**TASK**
Express the rows below as a two-column Markdown table headed "No." and "Line". Put a sequential number in the first column and the full line in the second, omitting blank lines.

**Stored data**
☆ ☆ ☆ ☆ ☆
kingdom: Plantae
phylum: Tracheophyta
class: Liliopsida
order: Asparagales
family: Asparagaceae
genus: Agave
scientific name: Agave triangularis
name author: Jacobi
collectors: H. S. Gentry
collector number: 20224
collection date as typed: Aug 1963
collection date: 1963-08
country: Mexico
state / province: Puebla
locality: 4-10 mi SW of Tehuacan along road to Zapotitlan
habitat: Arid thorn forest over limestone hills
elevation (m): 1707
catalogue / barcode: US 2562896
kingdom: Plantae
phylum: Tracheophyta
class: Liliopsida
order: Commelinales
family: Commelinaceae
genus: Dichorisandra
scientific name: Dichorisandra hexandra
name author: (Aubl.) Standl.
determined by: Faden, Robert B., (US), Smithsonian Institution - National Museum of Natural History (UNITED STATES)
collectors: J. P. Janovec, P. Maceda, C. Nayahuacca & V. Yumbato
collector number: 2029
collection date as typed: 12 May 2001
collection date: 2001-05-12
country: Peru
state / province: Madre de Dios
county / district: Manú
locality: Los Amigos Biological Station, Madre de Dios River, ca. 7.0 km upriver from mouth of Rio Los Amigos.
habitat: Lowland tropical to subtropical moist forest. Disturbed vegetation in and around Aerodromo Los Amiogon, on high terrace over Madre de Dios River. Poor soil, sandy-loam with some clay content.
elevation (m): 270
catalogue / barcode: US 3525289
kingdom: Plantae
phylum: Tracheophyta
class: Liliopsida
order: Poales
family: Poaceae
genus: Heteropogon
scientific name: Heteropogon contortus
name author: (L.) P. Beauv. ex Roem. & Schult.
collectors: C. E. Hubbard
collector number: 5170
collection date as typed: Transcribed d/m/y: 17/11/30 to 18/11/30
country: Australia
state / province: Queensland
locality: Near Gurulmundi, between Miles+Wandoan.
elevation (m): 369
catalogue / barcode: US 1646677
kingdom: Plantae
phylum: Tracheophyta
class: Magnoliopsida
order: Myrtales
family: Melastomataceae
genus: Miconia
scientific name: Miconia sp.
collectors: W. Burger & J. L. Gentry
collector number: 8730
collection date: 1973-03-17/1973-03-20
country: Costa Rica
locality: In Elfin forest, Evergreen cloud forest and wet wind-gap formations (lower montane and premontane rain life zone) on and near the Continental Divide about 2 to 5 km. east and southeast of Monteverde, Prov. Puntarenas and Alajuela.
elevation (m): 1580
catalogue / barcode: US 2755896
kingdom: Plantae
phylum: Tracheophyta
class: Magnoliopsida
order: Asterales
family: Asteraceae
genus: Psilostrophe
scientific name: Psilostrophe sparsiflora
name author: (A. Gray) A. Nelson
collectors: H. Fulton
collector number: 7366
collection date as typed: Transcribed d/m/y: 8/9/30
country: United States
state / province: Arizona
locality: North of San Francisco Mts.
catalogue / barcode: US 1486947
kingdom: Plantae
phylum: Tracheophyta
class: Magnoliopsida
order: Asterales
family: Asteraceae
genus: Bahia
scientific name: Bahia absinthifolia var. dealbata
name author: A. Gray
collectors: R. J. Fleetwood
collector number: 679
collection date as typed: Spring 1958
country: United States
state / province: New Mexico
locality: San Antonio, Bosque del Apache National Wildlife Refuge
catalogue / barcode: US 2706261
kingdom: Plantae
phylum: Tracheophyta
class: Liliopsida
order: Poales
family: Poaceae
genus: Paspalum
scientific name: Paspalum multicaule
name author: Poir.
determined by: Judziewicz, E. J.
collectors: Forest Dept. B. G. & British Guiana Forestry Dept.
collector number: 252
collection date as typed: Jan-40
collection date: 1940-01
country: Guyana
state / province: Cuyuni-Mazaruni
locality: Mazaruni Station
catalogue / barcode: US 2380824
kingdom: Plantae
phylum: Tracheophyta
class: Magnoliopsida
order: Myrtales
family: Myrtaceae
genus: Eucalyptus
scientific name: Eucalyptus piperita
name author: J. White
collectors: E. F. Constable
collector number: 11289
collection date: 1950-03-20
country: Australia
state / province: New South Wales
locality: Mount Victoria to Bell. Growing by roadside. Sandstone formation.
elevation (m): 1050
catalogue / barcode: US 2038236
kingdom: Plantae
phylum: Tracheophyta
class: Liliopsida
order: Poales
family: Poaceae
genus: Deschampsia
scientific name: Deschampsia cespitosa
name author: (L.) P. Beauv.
☆ ☆ ☆ ☆ ☆
**TASK RESPONSE**
| No. | Line |
|---|---|
| 1 | kingdom: Plantae |
| 2 | phylum: Tracheophyta |
| 3 | class: Liliopsida |
| 4 | order: Asparagales |
| 5 | family: Asparagaceae |
| 6 | genus: Agave |
| 7 | scientific name: Agave triangularis |
| 8 | name author: Jacobi |
| 9 | collectors: H. S. Gentry |
| 10 | collector number: 20224 |
| 11 | collection date as typed: Aug 1963 |
| 12 | collection date: 1963-08 |
| 13 | country: Mexico |
| 14 | state / province: Puebla |
| 15 | locality: 4-10 mi SW of Tehuacan along road to Zapotitlan |
| 16 | habitat: Arid thorn forest over limestone hills |
| 17 | elevation (m): 1707 |
| 18 | catalogue / barcode: US 2562896 |
| 19 | kingdom: Plantae |
| 20 | phylum: Tracheophyta |
| 21 | class: Liliopsida |
| 22 | order: Commelinales |
| 23 | family: Commelinaceae |
| 24 | genus: Dichorisandra |
| 25 | scientific name: Dichorisandra hexandra |
| 26 | name author: (Aubl.) Standl. |
| 27 | determined by: Faden, Robert B., (US), Smithsonian Institution - National Museum of Natural History (UNITED STATES) |
| 28 | collectors: J. P. Janovec, P. Maceda, C. Nayahuacca & V. Yumbato |
| 29 | collector number: 2029 |
| 30 | collection date as typed: 12 May 2001 |
| 31 | collection date: 2001-05-12 |
| 32 | country: Peru |
| 33 | state / province: Madre de Dios |
| 34 | county / district: Manú |
| 35 | locality: Los Amigos Biological Station, Madre de Dios River, ca. 7.0 km upriver from mouth of Rio Los Amigos. |
| 36 | habitat: Lowland tropical to subtropical moist forest. Disturbed vegetation in and around Aerodromo Los Amiogon, on high terrace over Madre de Dios River. Poor soil, sandy-loam with some clay content. |
| 37 | elevation (m): 270 |
| 38 | catalogue / barcode: US 3525289 |
| 39 | kingdom: Plantae |
| 40 | phylum: Tracheophyta |
| 41 | class: Liliopsida |
| 42 | order: Poales |
| 43 | family: Poaceae |
| 44 | genus: Heteropogon |
| 45 | scientific name: Heteropogon contortus |
| 46 | name author: (L.) P. Beauv. ex Roem. & Schult. |
| 47 | collectors: C. E. Hubbard |
| 48 | collector number: 5170 |
| 49 | collection date as typed: Transcribed d/m/y: 17/11/30 to 18/11/30 |
| 50 | country: Australia |
| 51 | state / province: Queensland |
| 52 | locality: Near Gurulmundi, between Miles+Wandoan. |
| 53 | elevation (m): 369 |
| 54 | catalogue / barcode: US 1646677 |
| 55 | kingdom: Plantae |
| 56 | phylum: Tracheophyta |
| 57 | class: Magnoliopsida |
| 58 | order: Myrtales |
| 59 | family: Melastomataceae |
| 60 | genus: Miconia |
| 61 | scientific name: Miconia sp. |
| 62 | collectors: W. Burger & J. L. Gentry |
| 63 | collector number: 8730 |
| 64 | collection date: 1973-03-17/1973-03-20 |
| 65 | country: Costa Rica |
| 66 | locality: In Elfin forest, Evergreen cloud forest and wet wind-gap formations (lower montane and premontane rain life zone) on and near the Continental Divide about 2 to 5 km. east and southeast of Monteverde, Prov. Puntarenas and Alajuela. |
| 67 | elevation (m): 1580 |
| 68 | catalogue / barcode: US 2755896 |
| 69 | kingdom: Plantae |
| 70 | phylum: Tracheophyta |
| 71 | class: Magnoliopsida |
| 72 | order: Asterales |
| 73 | family: Asteraceae |
| 74 | genus: Psilostrophe |
| 75 | scientific name: Psilostrophe sparsiflora |
| 76 | name author: (A. Gray) A. Nelson |
| 77 | collectors: H. Fulton |
| 78 | collector number: 7366 |
| 79 | collection date as typed: Transcribed d/m/y: 8/9/30 |
| 80 | country: United States |
| 81 | state / province: Arizona |
| 82 | locality: North of San Francisco Mts. |
| 83 | catalogue / barcode: US 1486947 |
| 84 | kingdom: Plantae |
| 85 | phylum: Tracheophyta |
| 86 | class: Magnoliopsida |
| 87 | order: Asterales |
| 88 | family: Asteraceae |
| 89 | genus: Bahia |
| 90 | scientific name: Bahia absinthifolia var. dealbata |
| 91 | name author: A. Gray |
| 92 | collectors: R. J. Fleetwood |
| 93 | collector number: 679 |
| 94 | collection date as typed: Spring 1958 |
| 95 | country: United States |
| 96 | state / province: New Mexico |
| 97 | locality: San Antonio, Bosque del Apache National Wildlife Refuge |
| 98 | catalogue / barcode: US 2706261 |
| 99 | kingdom: Plantae |
| 100 | phylum: Tracheophyta |
| 101 | class: Liliopsida |
| 102 | order: Poales |
| 103 | family: Poaceae |
| 104 | genus: Paspalum |
| 105 | scientific name: Paspalum multicaule |
| 106 | name author: Poir. |
| 107 | determined by: Judziewicz, E. J. |
| 108 | collectors: Forest Dept. B. G. & British Guiana Forestry Dept. |
| 109 | collector number: 252 |
| 110 | collection date as typed: Jan-40 |
| 111 | collection date: 1940-01 |
| 112 | country: Guyana |
| 113 | state / province: Cuyuni-Mazaruni |
| 114 | locality: Mazaruni Station |
| 115 | catalogue / barcode: US 2380824 |
| 116 | kingdom: Plantae |
| 117 | phylum: Tracheophyta |
| 118 | class: Magnoliopsida |
| 119 | order: Myrtales |
| 120 | family: Myrtaceae |
| 121 | genus: Eucalyptus |
| 122 | scientific name: Eucalyptus piperita |
| 123 | name author: J. White |
| 124 | collectors: E. F. Constable |
| 125 | collector number: 11289 |
| 126 | collection date: 1950-03-20 |
| 127 | country: Australia |
| 128 | state / province: New South Wales |
| 129 | locality: Mount Victoria to Bell. Growing by roadside. Sandstone formation. |
| 130 | elevation (m): 1050 |
| 131 | catalogue / barcode: US 2038236 |
| 132 | kingdom: Plantae |
| 133 | phylum: Tracheophyta |
| 134 | class: Liliopsida |
| 135 | order: Poales |
| 136 | family: Poaceae |
| 137 | genus: Deschampsia |
| 138 | scientific name: Deschampsia cespitosa |
| 139 | name author: (L.) P. Beauv. |